[TEXTE FOURNI]
Office, le meurtre au bureau

Office est un film réalisé par Hong Won Chan. Pour son premier film en tant que réalisateur, le co-scénariste de The Chaser ou encore The Murderer s’essaie au thriller dans un quasi huis clos où des employés d’une société sont visés par un meurtrier.

Kim Byeong Gook (Bae Sung Woo) est un homme bien considéré par ses collègues et apparemment sans histoire. Un soir en rentrant du travail, il récupère un marteau et massacre toute sa famille. Le lendemain l’inspecteur Jong Hoon (Park Sung Woong) rencontre les collègues du meurtrier à leur bureau et leur annonce la terrible nouvelle. Derrière la surprise et l’indignation, il découvre que l’affaire est en réalité bien plus complexe, notamment en ce qui concerne la relation du tueur avec la stagiaire Lee Mi Rye (Ko Ah Sung).

It’s a mad, mad world

Présenté au Festival de Cannes en 2015 comme un thriller, il s’agit pourtant en réalité d’un slasher. En effet le film qui se déroule en très grande partie dans les vastes bureaux de l’entreprise, montre la psychose qui s’installe peu à peu parmi les employés alors que le meurtrier a été aperçu sur une caméra de sécurité de l’immeuble. Les disparitions et meurtres commencent,  la suspicion se fait insistante.

(Lignes d'une collecte de données)
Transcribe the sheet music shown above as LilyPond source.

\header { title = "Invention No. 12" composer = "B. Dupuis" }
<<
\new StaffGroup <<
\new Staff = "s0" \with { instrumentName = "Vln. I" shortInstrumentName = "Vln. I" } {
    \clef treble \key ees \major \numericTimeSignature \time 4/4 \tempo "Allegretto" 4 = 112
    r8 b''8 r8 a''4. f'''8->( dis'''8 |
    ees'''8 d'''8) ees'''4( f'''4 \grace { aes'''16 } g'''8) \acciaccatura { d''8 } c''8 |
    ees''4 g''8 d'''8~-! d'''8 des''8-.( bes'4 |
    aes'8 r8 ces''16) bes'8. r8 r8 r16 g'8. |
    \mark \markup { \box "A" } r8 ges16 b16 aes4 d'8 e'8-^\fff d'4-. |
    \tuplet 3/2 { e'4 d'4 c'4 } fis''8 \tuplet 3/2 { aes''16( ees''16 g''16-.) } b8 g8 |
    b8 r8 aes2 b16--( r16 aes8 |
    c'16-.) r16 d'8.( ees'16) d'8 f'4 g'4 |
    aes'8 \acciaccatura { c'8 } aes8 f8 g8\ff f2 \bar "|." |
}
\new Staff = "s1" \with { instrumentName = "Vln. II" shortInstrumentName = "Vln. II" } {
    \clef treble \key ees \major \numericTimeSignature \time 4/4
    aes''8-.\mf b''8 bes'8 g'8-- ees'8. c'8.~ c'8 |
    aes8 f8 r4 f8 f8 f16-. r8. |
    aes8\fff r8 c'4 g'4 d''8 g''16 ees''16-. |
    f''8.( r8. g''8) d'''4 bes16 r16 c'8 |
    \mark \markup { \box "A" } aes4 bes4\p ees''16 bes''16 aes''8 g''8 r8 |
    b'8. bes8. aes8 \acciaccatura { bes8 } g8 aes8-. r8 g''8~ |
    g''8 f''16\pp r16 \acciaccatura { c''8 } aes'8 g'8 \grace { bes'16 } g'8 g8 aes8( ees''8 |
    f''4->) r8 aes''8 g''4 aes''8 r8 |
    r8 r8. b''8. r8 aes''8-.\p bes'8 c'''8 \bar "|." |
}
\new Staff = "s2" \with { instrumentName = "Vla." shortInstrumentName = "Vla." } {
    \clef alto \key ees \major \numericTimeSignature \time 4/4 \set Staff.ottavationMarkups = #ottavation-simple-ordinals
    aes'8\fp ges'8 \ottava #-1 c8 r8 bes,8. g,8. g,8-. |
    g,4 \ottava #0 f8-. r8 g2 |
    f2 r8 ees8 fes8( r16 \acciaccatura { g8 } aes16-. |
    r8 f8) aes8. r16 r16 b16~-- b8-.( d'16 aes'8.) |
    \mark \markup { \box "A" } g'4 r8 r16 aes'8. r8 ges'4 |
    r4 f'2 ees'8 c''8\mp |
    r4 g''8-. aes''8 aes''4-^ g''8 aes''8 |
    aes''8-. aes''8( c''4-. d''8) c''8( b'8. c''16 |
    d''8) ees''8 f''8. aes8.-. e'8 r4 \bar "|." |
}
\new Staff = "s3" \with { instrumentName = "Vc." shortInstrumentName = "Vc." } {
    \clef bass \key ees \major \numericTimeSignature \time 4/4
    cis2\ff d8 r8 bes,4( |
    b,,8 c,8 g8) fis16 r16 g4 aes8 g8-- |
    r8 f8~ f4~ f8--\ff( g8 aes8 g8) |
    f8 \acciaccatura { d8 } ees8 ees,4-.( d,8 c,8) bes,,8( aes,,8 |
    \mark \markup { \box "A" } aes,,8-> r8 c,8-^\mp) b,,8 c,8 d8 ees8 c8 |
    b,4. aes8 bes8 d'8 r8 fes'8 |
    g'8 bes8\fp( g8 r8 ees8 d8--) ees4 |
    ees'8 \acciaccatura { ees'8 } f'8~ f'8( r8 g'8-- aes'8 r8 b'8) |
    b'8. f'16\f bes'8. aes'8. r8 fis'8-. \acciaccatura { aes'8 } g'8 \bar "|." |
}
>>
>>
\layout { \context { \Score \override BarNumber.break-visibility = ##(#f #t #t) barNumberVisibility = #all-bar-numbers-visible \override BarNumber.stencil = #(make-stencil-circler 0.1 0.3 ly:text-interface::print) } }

[CONSIGNE A] Les affirmations suivantes concordent-elles avec le texte sur Office ? Répondez par oui ou par non pour chacune, en citant les mots décisifs du texte : (i) Office est le premier film que Hong Won Chan réalise ; (ii) Kim Byeong Gook tue sa famille avec un couteau ; (iii) le film a été présenté au Festival de Cannes en 2015.
[CONSIGNE B] Extrayez du texte sur Office le passage compris entre « Office, le meurtre » et « (Ko Ah Sung). », ces deux bornes incluses.
Les lignes ci-dessus ne jouent aucun rôle ici.

[ZONE DE RÉPONSE A]
(i) Oui : « Pour son premier film en tant que réalisateur ».
(ii) Non : « il récupère un marteau et massacre toute sa famille ».
(iii) Oui : « Présenté au Festival de Cannes en 2015 ».

[ZONE DE RÉPONSE B]
Office, le meurtre au bureau

Office est un film réalisé par Hong Won Chan. Pour son premier film en tant que réalisateur, le co-scénariste de The Chaser ou encore The Murderer s’essaie au thriller dans un quasi huis clos où des employés d’une société sont visés par un meurtrier.

Kim Byeong Gook (Bae Sung Woo) est un homme bien considéré par ses collègues et apparemment sans histoire. Un soir en rentrant du travail, il récupère un marteau et massacre toute sa famille. Le lendemain l’inspecteur Jong Hoon (Park Sung Woong) rencontre les collègues du meurtrier à leur bureau et leur annonce la terrible nouvelle. Derrière la surprise et l’indignation, il découvre que l’affaire est en réalité bien plus complexe, notamment en ce qui concerne la relation du tueur avec la stagiaire Lee Mi Rye (Ko Ah Sung).